# [Source text]
KYIV, Ukraine (AP) — Russian troops moved large numbers of sick and wounded comrades from hospitals in southern Ukraine's Kherson region, Ukrainian military officials reported Saturday as their forces fought to retake a province overrun by invading soldiers early in the war.
Kremlin-installed authorities in the mostly Russian-occupied region previously urged civilians to leave the city of Kherson, the region's capital. The Moscow-appointed authorities in Kherson also were reported to have abandoned the city, joining tens of thousands of residents who fled to other Russia-held areas ahead of an expected advance by Ukrainian forces.
“The so-called evacuation of invaders from the temporarily occupied territory of the Kherson region, including from medical institutions, continues," the General Staff of the Armed Forces of Ukraine said in a morning update. “All equipment and medicines are being removed from Kherson hospitals,” the update said.
The military’s claims could not be independently verified. Ukrainian President Volodymyr Zelenskyy said in a nightly video address Friday that the Russians were “dismantling the entire health care system” in Kherson and other occupied areas.
“The occupiers have decided to close medical institutions in the cities, take away equipment, ambulances. just everything," Zelenskyy said. "They put pressure on the doctors who still remained in the occupied areas for them to move to the territory of Russia."
Kherson is one of four regions of Ukraine that Russian President Vladimir Putin illegally annexed last month and where he subsequently declared martial law. The others are Donetsk, Luhansk and Zaporizhzhia.

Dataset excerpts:
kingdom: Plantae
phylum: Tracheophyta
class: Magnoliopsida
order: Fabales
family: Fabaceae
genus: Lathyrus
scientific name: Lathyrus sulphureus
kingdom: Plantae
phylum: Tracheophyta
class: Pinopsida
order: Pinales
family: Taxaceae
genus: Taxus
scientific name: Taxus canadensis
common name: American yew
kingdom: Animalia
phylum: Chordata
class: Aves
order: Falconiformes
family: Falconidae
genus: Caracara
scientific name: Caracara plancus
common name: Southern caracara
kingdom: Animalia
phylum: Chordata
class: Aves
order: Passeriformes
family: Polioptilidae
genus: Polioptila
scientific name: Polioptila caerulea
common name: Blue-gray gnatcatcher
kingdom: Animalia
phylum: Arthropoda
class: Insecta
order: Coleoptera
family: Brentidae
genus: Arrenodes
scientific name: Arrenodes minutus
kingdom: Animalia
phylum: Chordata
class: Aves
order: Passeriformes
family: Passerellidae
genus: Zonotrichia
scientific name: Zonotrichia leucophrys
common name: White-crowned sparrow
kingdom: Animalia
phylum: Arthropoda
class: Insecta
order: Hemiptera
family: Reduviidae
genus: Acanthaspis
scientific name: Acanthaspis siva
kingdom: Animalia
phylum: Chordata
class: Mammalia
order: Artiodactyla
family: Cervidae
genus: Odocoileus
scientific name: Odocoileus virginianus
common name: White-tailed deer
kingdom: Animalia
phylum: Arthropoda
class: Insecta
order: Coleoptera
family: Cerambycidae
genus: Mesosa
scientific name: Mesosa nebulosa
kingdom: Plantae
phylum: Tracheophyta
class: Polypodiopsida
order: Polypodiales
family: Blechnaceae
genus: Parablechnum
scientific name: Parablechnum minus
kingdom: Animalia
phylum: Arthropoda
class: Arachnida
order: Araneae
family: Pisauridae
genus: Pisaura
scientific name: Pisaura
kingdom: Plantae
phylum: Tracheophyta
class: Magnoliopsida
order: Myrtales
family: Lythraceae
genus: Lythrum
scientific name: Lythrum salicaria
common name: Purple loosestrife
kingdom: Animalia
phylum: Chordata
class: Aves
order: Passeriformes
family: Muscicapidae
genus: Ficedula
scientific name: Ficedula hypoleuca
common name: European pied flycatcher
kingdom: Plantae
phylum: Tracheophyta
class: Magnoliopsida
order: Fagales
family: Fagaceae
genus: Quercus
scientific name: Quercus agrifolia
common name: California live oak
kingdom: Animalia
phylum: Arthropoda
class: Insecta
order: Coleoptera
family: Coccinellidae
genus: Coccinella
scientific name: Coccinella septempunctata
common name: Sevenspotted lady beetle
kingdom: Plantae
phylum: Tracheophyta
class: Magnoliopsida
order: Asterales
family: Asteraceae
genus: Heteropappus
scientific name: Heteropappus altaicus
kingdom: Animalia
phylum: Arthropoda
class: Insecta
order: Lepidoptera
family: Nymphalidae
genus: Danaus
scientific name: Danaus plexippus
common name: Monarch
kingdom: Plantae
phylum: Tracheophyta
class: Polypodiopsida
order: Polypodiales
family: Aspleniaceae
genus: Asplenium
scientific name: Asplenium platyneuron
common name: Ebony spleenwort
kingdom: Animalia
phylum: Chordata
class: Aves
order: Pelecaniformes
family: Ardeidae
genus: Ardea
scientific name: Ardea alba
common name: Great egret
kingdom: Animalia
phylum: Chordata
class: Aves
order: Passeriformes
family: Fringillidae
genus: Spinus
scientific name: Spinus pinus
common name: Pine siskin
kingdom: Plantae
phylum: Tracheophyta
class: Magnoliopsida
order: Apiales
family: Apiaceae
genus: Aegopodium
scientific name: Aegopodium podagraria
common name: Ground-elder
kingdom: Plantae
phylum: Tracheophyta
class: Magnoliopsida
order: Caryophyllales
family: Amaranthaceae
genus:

# [What to do]
1 – According to the Kherson article, which other regions besides Kherson did Vladimir Putin illegally annex last month?
2 – Write out the passage of the Kherson article starting at "KYIV, Ukraine (AP)" and ending at "by Ukrainian forces.".
The items are material separate from the Kherson article.

# [Answers to the problems]
1 – Donetsk, Luhansk and Zaporizhzhia.

2 –
KYIV, Ukraine (AP) — Russian troops moved large numbers of sick and wounded comrades from hospitals in southern Ukraine's Kherson region, Ukrainian military officials reported Saturday as their forces fought to retake a province overrun by invading soldiers early in the war.
Kremlin-installed authorities in the mostly Russian-occupied region previously urged civilians to leave the city of Kherson, the region's capital. The Moscow-appointed authorities in Kherson also were reported to have abandoned the city, joining tens of thousands of residents who fled to other Russia-held areas ahead of an expected advance by Ukrainian forces.